Executes key key extraction model learning processing to learn a key key extraction model so as to return a low likelihood to a part of speech that does not correspond to the input to the linkage system or part of the speech that does not correspond Make The key word extraction model learning program according to any one of claims 31 to 35.

3 7.

In the keyword extraction model learning process, execute a process that uses speech corresponding to an input to the linked system as learning data for model learning related to another input similar to the input to the linked system.

A keyword extraction model learning program according to any one of claims 3 1 to 36.

Mouth gram.

3 8.

The key extraction model learning process uses speech corresponding to an input to a collaborative system as learning data that is similar to the input to the collaborative system and is a negative example of model learning for another input. Execute

The key word extraction model / learning program according to any one of claims 3 1 to 37.

3 9.

In the keyword extraction model learning process, the input to the cooperation system is classified into one or more clusters based on the given constraints, and the process for performing learning related to each cluster is executed.

The keyword extraction model learning program according to any one of claims 31 to 38.

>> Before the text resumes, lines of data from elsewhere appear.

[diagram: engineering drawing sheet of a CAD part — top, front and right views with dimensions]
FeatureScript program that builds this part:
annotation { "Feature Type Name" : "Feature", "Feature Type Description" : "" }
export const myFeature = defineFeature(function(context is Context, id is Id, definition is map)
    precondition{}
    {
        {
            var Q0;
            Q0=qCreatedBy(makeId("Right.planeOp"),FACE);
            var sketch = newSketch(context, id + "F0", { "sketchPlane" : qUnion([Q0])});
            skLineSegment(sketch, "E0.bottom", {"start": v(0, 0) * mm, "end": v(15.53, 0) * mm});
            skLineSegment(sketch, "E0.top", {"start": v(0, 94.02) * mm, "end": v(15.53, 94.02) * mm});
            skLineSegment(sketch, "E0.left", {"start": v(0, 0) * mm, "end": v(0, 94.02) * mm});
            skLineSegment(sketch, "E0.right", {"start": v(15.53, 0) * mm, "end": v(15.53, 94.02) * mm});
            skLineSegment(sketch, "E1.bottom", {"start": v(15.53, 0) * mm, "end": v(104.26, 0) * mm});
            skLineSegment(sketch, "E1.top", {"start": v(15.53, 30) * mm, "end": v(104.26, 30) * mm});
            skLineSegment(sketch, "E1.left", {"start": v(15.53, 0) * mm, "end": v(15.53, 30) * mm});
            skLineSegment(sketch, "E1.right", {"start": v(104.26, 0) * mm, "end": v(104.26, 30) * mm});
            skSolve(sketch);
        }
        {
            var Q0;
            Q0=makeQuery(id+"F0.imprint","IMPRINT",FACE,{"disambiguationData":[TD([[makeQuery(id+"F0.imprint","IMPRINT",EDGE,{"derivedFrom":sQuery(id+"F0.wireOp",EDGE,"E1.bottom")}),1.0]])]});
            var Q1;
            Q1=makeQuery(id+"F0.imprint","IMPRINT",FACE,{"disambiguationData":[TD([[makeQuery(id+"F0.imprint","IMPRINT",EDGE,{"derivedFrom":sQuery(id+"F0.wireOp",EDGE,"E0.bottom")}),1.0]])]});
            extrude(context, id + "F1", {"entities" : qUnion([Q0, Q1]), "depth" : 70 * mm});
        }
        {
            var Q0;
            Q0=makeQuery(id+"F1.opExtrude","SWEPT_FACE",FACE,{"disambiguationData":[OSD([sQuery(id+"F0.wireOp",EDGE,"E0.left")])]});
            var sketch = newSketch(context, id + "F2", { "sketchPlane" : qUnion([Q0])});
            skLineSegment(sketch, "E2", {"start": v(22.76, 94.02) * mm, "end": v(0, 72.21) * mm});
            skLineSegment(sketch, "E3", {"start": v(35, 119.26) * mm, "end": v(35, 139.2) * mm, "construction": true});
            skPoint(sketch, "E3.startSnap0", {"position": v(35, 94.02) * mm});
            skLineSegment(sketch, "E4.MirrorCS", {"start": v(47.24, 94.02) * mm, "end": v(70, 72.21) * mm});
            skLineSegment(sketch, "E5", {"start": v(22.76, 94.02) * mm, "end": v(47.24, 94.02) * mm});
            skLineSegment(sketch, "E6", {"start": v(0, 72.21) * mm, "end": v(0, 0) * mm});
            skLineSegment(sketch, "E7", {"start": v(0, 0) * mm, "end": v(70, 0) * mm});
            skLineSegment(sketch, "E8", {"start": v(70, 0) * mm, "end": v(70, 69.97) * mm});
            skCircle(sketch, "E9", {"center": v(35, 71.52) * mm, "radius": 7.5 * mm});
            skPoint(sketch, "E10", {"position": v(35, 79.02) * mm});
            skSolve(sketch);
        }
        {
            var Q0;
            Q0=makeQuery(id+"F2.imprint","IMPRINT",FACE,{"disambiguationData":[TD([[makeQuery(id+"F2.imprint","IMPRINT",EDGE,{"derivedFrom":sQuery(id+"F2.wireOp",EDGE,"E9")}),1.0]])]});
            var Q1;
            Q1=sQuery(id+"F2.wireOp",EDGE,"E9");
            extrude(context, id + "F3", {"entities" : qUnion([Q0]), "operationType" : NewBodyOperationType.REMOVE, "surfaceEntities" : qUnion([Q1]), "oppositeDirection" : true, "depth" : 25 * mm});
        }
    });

4 0. The keyword extraction model learned by the keyword extraction model learning process includes a keyword interval model that returns the likelihood that a part of a certain speech is an utterance of any key word, It consists of two models: a key recognition model that returns the likelihood that a part is an utterance of each key word, and On the computer,

In the key extraction model learning process, the process of learning the two types of models is executed.

The key word extraction model learning program according to any one of claims 31 to 39.

4 1.

In the keyword extraction model learning process, the input to the cooperation system and a section of speech that is highly likely to correspond to the input are found, and the process of performing learning using the speech of this section and is executed.

The key model extraction model learning program according to any one of claims 31 to 40.

4 2.

In the keyword extraction model learning process, execute a process to perform learning using the speech corresponding to the input or the transcription of the speech corresponding to the input.

The keyword extraction model learning program according to any one of claims 31 to 41.